§ DOCUMENT TEXT:
··········
# The Golden GMO Opportunity.



## Vol (Jul 5, 2009)

From Growing America.

Regards, Mike

http://www.growingamerica.com/features/2018/03/golden-gmo-opportunity


----------



## vhaby (Dec 30, 2009)

Mike, this is an excellent article. Thanks for sharing.

I don't know how to say this without offending someone, but it seems that the smarter we get, in this case, gene splicing, the more ignorant the world population becomes- those in opposition to advances in GMO technology. If only they could understand the benefits of GMO technology as a faster way to improve the nutritive value of crops compared to historical plant breeding...

Vincent


----------



## Uphayman (Oct 31, 2014)

Unfortunately the political leaders aren't malnourished nor the poor souls going blind.


----------



## mlappin (Jun 25, 2009)

vhaby said:


> Mike, this is an excellent article. Thanks for sharing.
> 
> I don't know how to say this without offending someone, but it seems that the smarter we get, in this case, gene splicing, the more ignorant the world population becomes- those in opposition to advances in GMO technology. If only they could understand the benefits of GMO technology as a faster way to improve the nutritive value of crops compared to historical plant breeding...
··········
§ SOURCE MATERIAL:
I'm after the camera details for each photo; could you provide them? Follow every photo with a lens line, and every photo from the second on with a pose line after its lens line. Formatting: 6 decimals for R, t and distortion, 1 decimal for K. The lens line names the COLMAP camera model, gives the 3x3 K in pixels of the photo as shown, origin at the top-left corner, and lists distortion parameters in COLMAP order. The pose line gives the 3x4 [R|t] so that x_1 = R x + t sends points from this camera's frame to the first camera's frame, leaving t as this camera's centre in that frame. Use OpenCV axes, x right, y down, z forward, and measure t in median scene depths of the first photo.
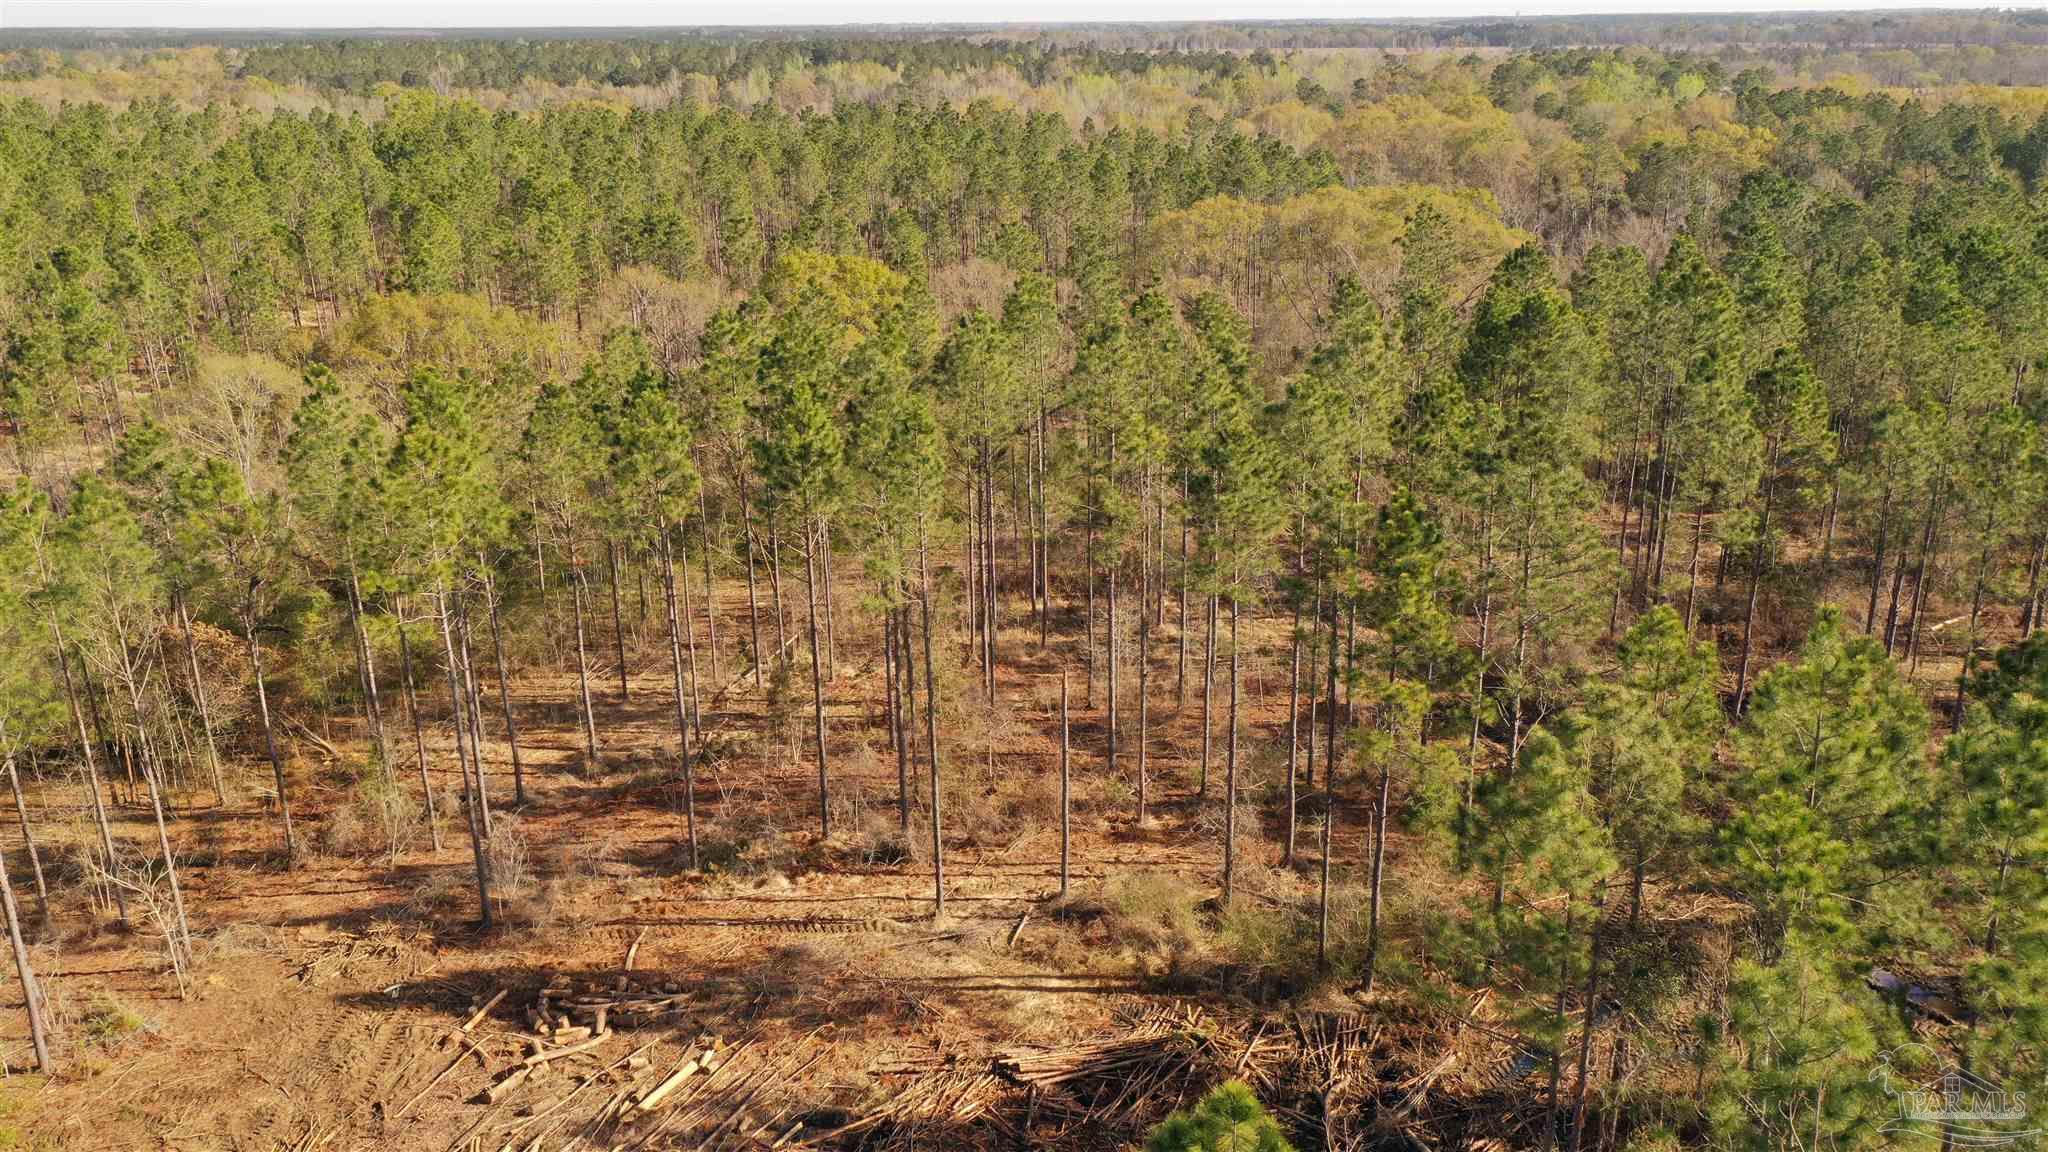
lens RADIAL K [[1634.4, 0, 1032.7], [0, 1634.4, 578.9], [0, 0, 1]] dist [0.010792, 0.012257]
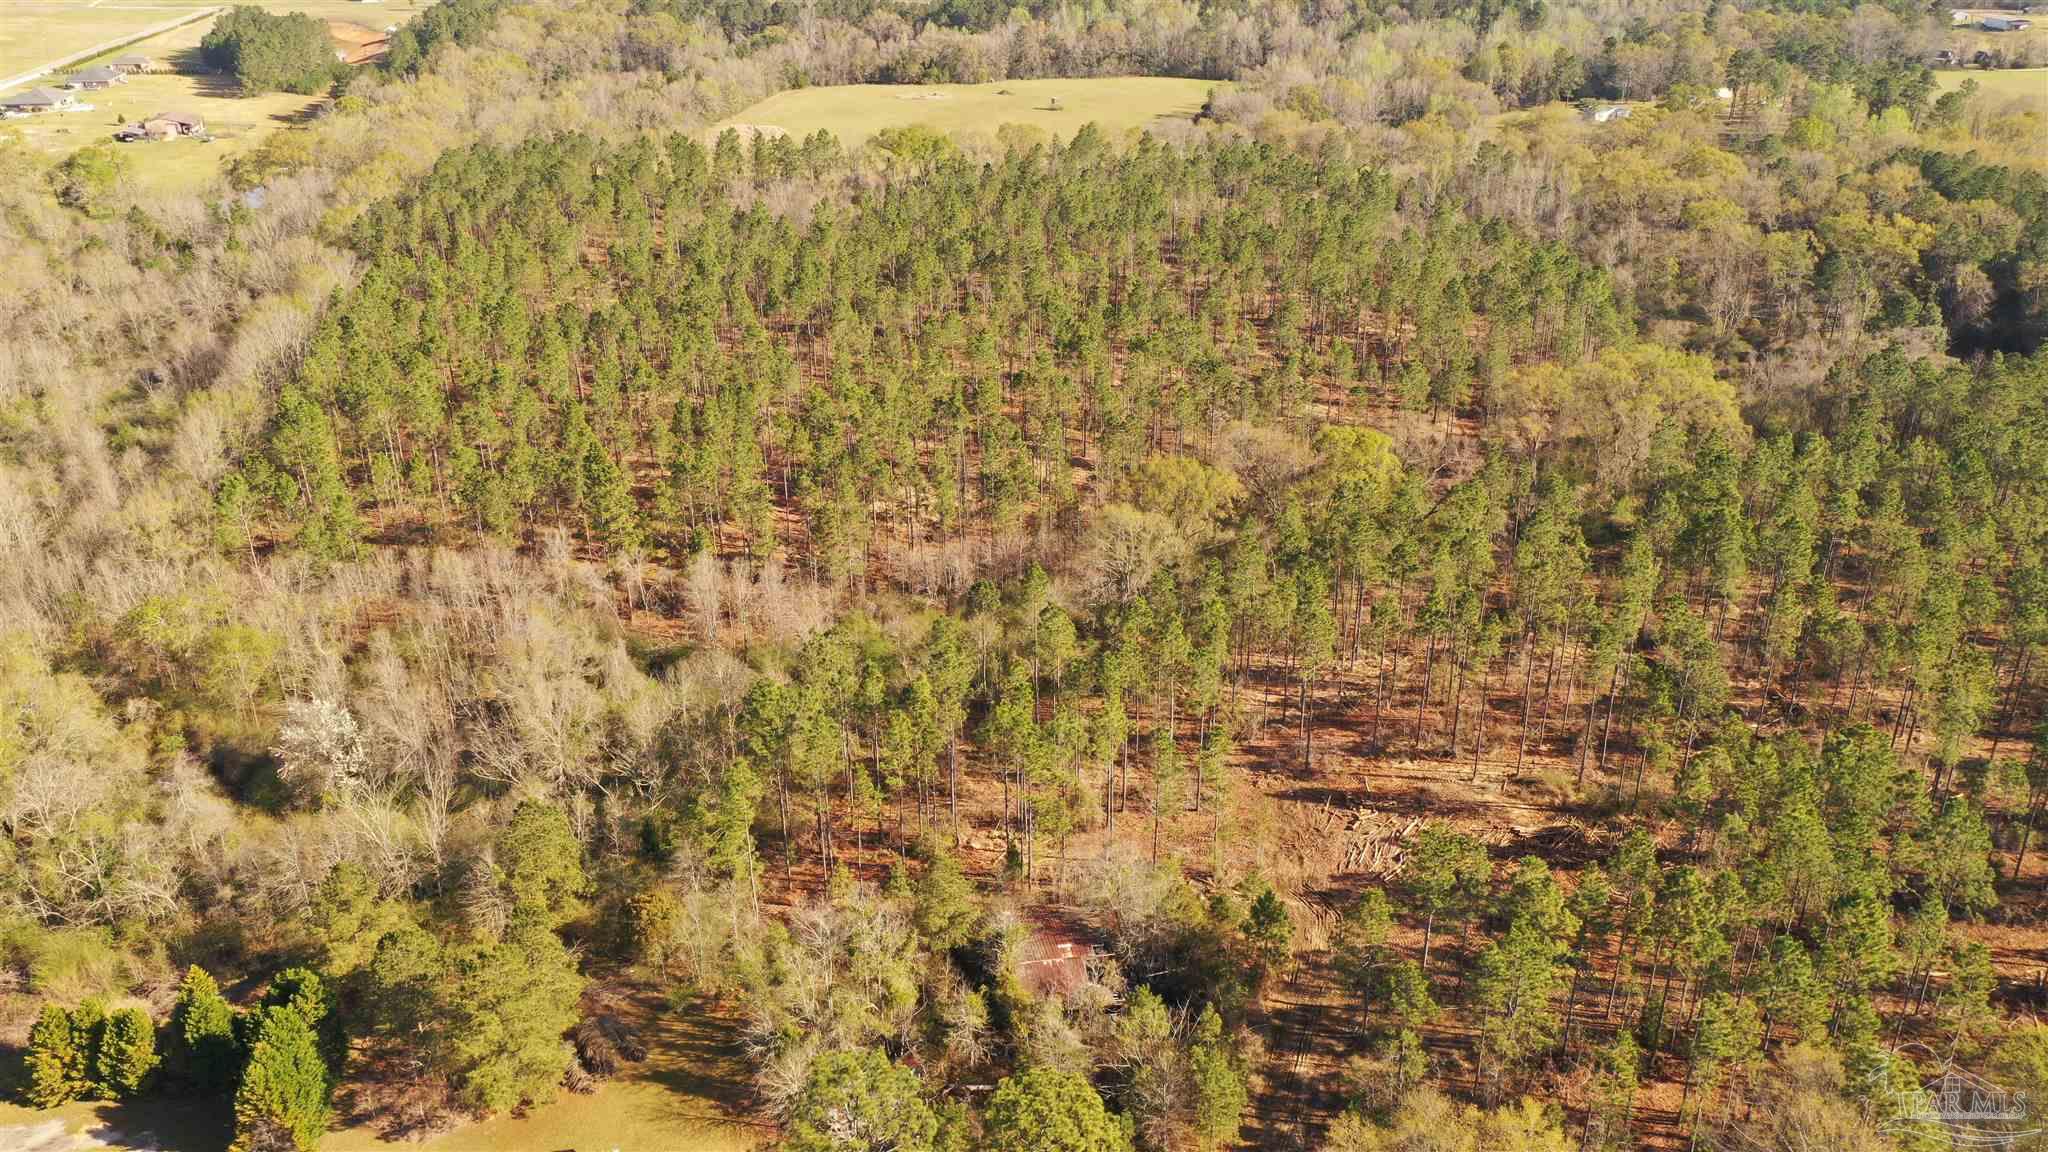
lens RADIAL K [[1637.4, 0, 1013.6], [0, 1637.4, 563.9], [0, 0, 1]] dist [0.005355, 0.010481]
pose [[0.992332, 0.050433, -0.112847, -0.561704], [-0.038194, 0.993405, 0.108106, -0.453434], [0.117554, -0.102967, 0.987714, -1.907367]]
··········
§ INSTRUCTIONS:
1. Using the forum thread on the golden GMO article, answer each question:
(a) What source does Vol name for the shared article?
(b) According to vhaby, GMO technology is a faster way than historical plant breeding to do what?
(c) Who does Uphayman say aren't malnourished?
2. Transcribe the forum thread on the golden GMO article from "## Vol (Jul" to "(Dec 30, 2009)".
3. Pick up the forum thread on the golden GMO article after its final line and carry it on.

§ ANSWERS TO THE EXERCISE:
1.
(a) Growing America.
(b) Improve the nutritive value of crops.
(c) The political leaders.

2.
## Vol (Jul 5, 2009)

From Growing America.

Regards, Mike

http://www.growingamerica.com/features/2018/03/golden-gmo-opportunity


----------



## vhaby (Dec 30, 2009)

3.
> 
> Vincent


I'm amazed at some of the younger generation, they are supposed to be the cell phone/computer/internet generation yet I installed a used wood boiler for a twenty something and not only is his reading comprehension horrible, he didn't have a clue on how to search Google for spare parts for it. This also tells me he'll believe anything he hears on the news/tv/radio as he won't spend the time to research it on the internet.

Just what any government wants, a society just smart enough to keep the machines of civilization running but dumb enough to believe whatever they are told.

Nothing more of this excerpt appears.